(Reuters) - The Canadian dollar fell to a nearly 18-month low against its U.S. counterpart on Thursday, as oil and stock prices declined and investors slashed bets that the Bank of Canada would raise interest rates as soon as January.
Expectations for more interest rate hikes in Canada tumbled after Bank of Canada Governor Stephen Poloz said the central bank would need to assess the impact of lower oil prices and as a new threat emerged to U.S.-China trade relations.
Chances of an interest rate hike at the central bank’s next meeting in January slumped to 10 percent from about 60 percent before an interest announcement on Wednesday, when the central bank left its benchmark interest rate on hold at 1.75 percent and was more dovish than some investors expected.
“The statement from the bank earlier this week was one of the main factors pushing the Canadian dollar lower, on top of, as you can imagine, the stock market weakness,” said Simon Côté, managing director, risk management solutions, National Bank Financial.
Stocks fell as the arrest of a top Chinese technology executive stirred fears of fresh tensions between the United States and China over trade.

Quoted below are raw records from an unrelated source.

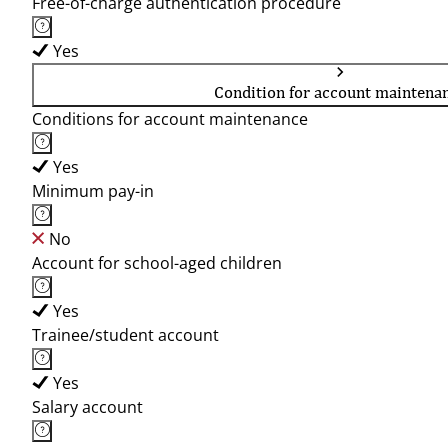
Free-of-charge authentication procedure
Yes
Condition for account maintena
Conditions for account maintenance
Yes
Minimum pay-in
No
Account for school-aged children
Yes
Trainee/student account
Yes
Salary account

Canada exports many commodities, including oil, so its economy could be hurt if the global flow of trade or capital slows.
U.S. crude oil futures settled 2.7 percent lower at $51.49 a barrel after major oil producers ended a meeting without announcing a decision to cut crude output.

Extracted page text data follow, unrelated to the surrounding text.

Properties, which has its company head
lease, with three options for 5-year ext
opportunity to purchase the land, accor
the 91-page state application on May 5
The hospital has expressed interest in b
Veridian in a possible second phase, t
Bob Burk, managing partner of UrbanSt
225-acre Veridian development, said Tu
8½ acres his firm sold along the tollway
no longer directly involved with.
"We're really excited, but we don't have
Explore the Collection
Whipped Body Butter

At 3:56 p.m. (2056 GMT), the Canadian dollar CAD=D4 was trading 0.1 percent lower at 1.3371 to the greenback, or 74.79 U.S. cents. The currency hit its weakest intraday level since June 12, 2017 at 1.3445.
The decline for the loonie came as data showed that Canada’s trade deficit widened in October to C$1.17 billion. Separate data showed that the pace of purchasing activity in Canada expanded at a slower pace in November.
Canada’s employment report for November is due on Friday.
The Canadian dollar will rally over the coming year if oil prices recover and the Bank of Canada continues lifting interest rates, according to a poll of currency strategists who have become less bullish on prospects for the currency.
Canadian government bond prices were higher across the yield curve, with the 10-year CA10YT=RR rising 43 Canadian cents to yield 2.084 percent. The 10-year yield touched its lowest intraday since Dec. 28 at 2.026 percent.